Россия имеет свои способы возмущения, называемые бунтами. Примечательно, что поводом для бунтов весьма часто являются подлинные или подложные царские указы.
Пятьдесят лет назад императрица Екатерина подписала указ об увеличении подушной подати с крестьян на один рубль. Слух об этом с непостижимой быстротой дошел до деревень — раньше, чем фельдъегери прискакали с указом в губернские города, и вызвал бунт, длившийся несколько лет.
Я убедился, что Россия живет ожиданием чуда. О чуде гнусаво бормочут монахини, оплакивая мертвых. О чуде возглашают в церквах спившиеся певчие. Чудо предсказывают нищие, чья одежда блестит от лампадного масла, — их здесь почитают святыми и называют странниками. Наконец, о чудесных капризах царей любят рассказывать старые солдаты, облысевшие от тяжелых париков.
Иногда я ловлю себя на глупой мысли, что действительно только чудо может спасти этих крестьян, скребущих липкую глину полей и хлебающих щи, столь же соленые, как слезы.
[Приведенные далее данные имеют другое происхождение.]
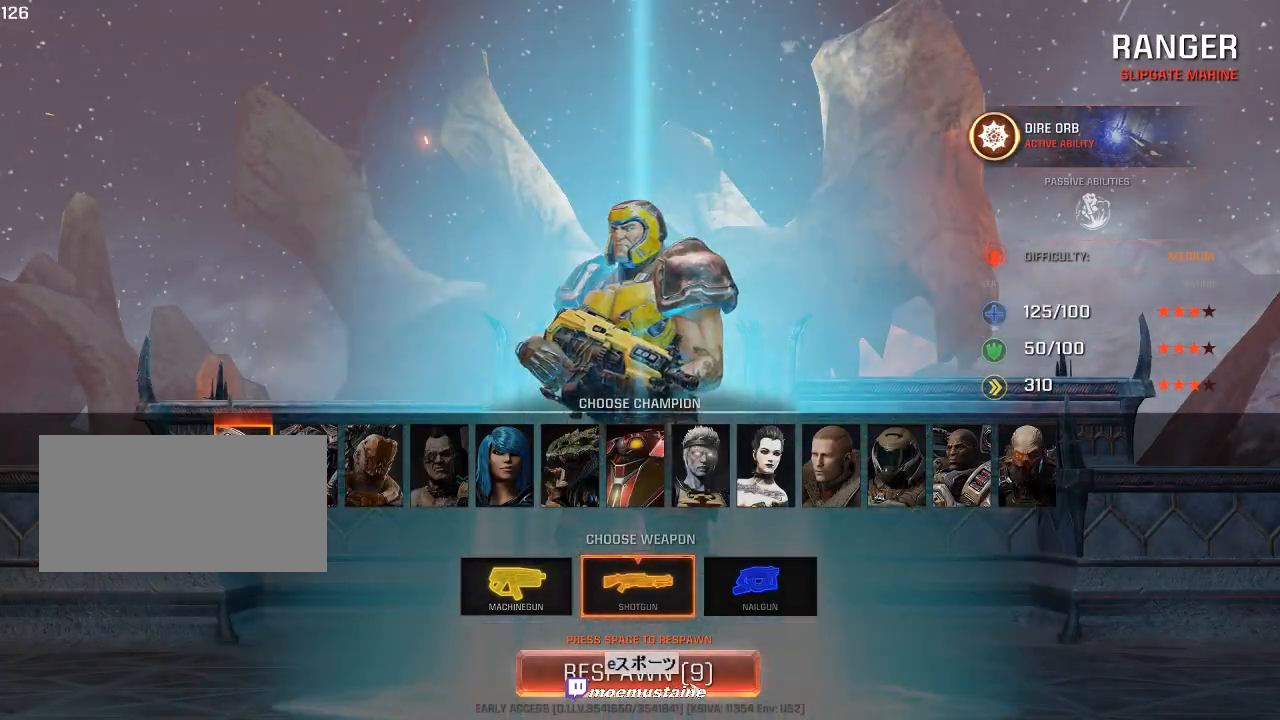
{"keys": ["r"], "mouse": [], "events": []}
Наивная вера в милосердие царя до сих пор существует в народе.
В России, так же как и всюду, царская воля получает осуществление в указах, написанных языком торжественным и непонятным.
Указов ждут, но, когда они появляются, их почти никто не читает — нет грамотных людей. Немногочисленным чтецам верят на слово и толкуют указы так, как желательно каждому.
Когда был издан указ 1769 года, приписные решили, что царица отменила приписку и взамен работы на Александровском заводе можно вносить в государственное казначейство по семьдесят копеек с души.
Заводское начальство объявило, что царица отнюдь не отменяла приписку и, наоборот, впредь придется отрабатывать вдвое больше. Приписные этому не поверили. Возможно, что они и поверили, но прикинулись дурачками и упорно толковали указ по-своему.
Приписной Емельян Каллистратов поехал по вотчинам. Он собирал приписных и призывал их не выходить на работу.
Мартынов знавал Каллистратова. Насколько я понял его боязливый рассказ о восстании, Каллистратов был угрюмый и насмешливый мужик. Но он, как и многие в те времена, верил, что в золоченых залах дворца живет, подобно райской птице, нетленная и прекрасная правда и только министры не дают ей дойти до народа.
На сходах Каллистратов кричал короткие и взволнованные речи. Он называл вельмож захребетниками (людьми, живущими на чужой шее), ругал приписных за робость последними словами и требовал отправки выборных людей в столицу.
Я не могу отказаться от искушения записать речь Каллистратова совершенно так, как передавал ее мне Мартынов: „Работу кидай! Ни единого коня не ставить, ни единого бревна, ни единой меры руды! Правду спрятали от нас захребетники, как золотое колечко в навоз. Правду надо достать. Царица живет за семью дверьми. Министры и гвардия вокруг нее стенкой стоят. Стенку надо сломать, поднести челобитную — пусть льется горе мужицкое к царским ногам. Гляди, какие мы. Гляди, чего с нами делают, с верноподданными, с людьми в державе твоей, Богом хранимой. Обману положим конец! Правду взыщем. Министрам тем вырвут языки, сгноят их в Пелымских острогах
[6]. За что сгноят, пытаешь? За бездолье твое, за раннюю твою смерть, вот за что. Терпежом всю жизнь жили, теперь от терпежа одни крохи остались“.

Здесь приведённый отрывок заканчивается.